The Buffalo Ridge pack inhabits an area surrounding the confluence of Squaw Creek and the Salmon River. The pack started as a mating pair composed of a male from the former Moyer pack and a female from the former Stanley pack. The pair had its first litter of six pups in the spring of 2002.

"It appears that all six pups and all the adults survived the year," Niemeyer said.

The alpha male and alpha female had a second litter of pups last month. But, with more mouths to feed the pack is highly active, feeding locally on deer, elk, and, federal officials believe, young cattle.

Residents of the area have reportedly seen the wolves taking down an adult deer in the middle of a public road and feasting on young steelhead smolts taken from an irrigation stream near the May Family Ranch Bed and Breakfast.

Niemeyer said the health of the pack indicates that Clayton residents "are not poaching wolves," but noted that the probability that the pack has taken calves in the area has put them at risk of intervention by USFWS.

"This pack is on the ragged edge of having to be controlled," Niemeyer said.

With the recent arrival of spring in the area, ranchers are planning to soon install cows and their calves on nearby pastures, only a short distance from the pack’s den above Squaw Creek. Niemeyer said he has been actively negotiating with local ranchers to delay the installation of cow-calf pairs on private pastures in the area until July, when the wolves will likely follow elk to higher grounds.

Typically, Niemeyer noted, when USFWS determines it needs to control a pack of wolves, agency officials start by employing non-lethal control measures to discourage the animals from taking livestock.
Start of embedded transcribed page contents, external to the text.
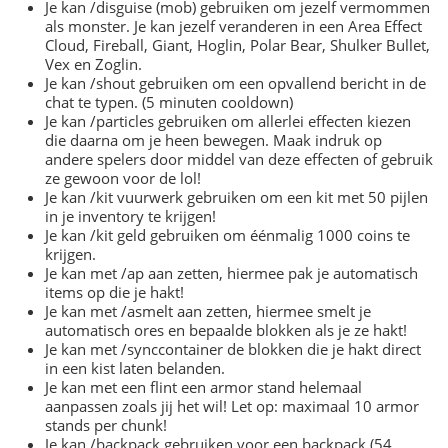
Je kan /disguise (mob) gebruiken om jezelf vermommen
als monster. Je kan jezelf veranderen in een Area Effect
Cloud, Fireball, Giant, Hoglin, Polar Bear, Shulker Bullet,
Vex en Zoglin.
Je kan /shout gebruiken om een opvallend bericht in de
chat te typen. (5 minuten cooldown)
Je kan /particles gebruiken om allerlei effecten kiezen
die daarna om je heen bewegen. Maak indruk op
andere spelers door middel van deze effecten of gebruik
ze gewoon voor de lol!
Je kan /kit vuurwerk gebruiken om een kit met 50 pijlen
in je inventory te krijgen!
Je kan /kit geld gebruiken om éénmalig 1000 coins te
krijgen.
Je kan met /ap aan zetten, hiermee pak je automatisch
items op die je hakt!
Je kan met /asmelt aan zetten, hiermee smelt je
automatisch ores en bepaalde blokken als je ze hakt!
Je kan met /synccontainer de blokken die je hakt direct
in een kist laten belanden.
Je kan met een flint een armor stand helemaal
aanpassen zoals jij het wil! Let op: maximaal 10 armor
stands per chunk!
Je kan /backpack gebruiken voor een backpack (54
If those measures fail, lethal measures are taken against individuals in the pack, with entire packs sometimes destroyed if livestock predation persists.

Niemeyer, who oversees the federal government’s wolf recovery program in Idaho, Wyoming and Montana, works to oversee and manage an estimated 1,000 wolves in the tri-state region, including approximately 300 in Idaho.
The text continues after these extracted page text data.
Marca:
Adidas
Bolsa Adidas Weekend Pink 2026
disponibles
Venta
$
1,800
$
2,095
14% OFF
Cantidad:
Idaho’s wolves are almost exclusively descendants of 35 Canadian gray wolves released in the state in 1995 and 1996.

Mack said such successful recoveries of endangered species are rare. "Wolves have obviously done really well in the state of Idaho," he said. "The reason is that we have really good wolf habitat."
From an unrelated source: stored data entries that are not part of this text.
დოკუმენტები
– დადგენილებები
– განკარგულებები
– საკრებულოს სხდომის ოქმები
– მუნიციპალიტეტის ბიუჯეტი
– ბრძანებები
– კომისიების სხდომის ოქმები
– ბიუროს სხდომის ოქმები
Employed by the Nez Perce tribe, Mack coordinates wolf-management efforts in the state with Niemeyer. The Nez Perce Tribe in 1995 essentially volunteered to assist the federal government in wolf management in Idaho after the state declined to do so. (The state’s official position on wolf recovery is that it does not want wolves within its boundaries.)

Mack said the Wood River Valley might also become home to a new wolf pack in the near future. "It won’t be long until they’re back in there," he said. He noted that numerous sightings in the area last year—particularly north and east of Sun Valley—were likely wandering members of the disbanded Wildhorse pack.

Despite the success of wolves in central Idaho, Mack said, populations that live outside of established wilderness areas remain especially vulnerable to lethal-control measures. "There’s less pressure now from livestock producers to kill wolves," he said. "But the Fish and Wildlife Service is now more intent on using lethal control because the wolves are now well established."

With the Buffalo Ridge pack already facing control measures, environmental activists are alarmed that some 4,470 sheep and 2,500 cattle will be allowed to graze in the SNRA this summer—many in pastures immediately adjacent to the den of the Champion Creek wolves.

"We’re very excited to have wolves back in the SNRA," said Lynne Stone, executive director of the Boulder-White Clouds Council. "But we need to make sure they’re here to stay."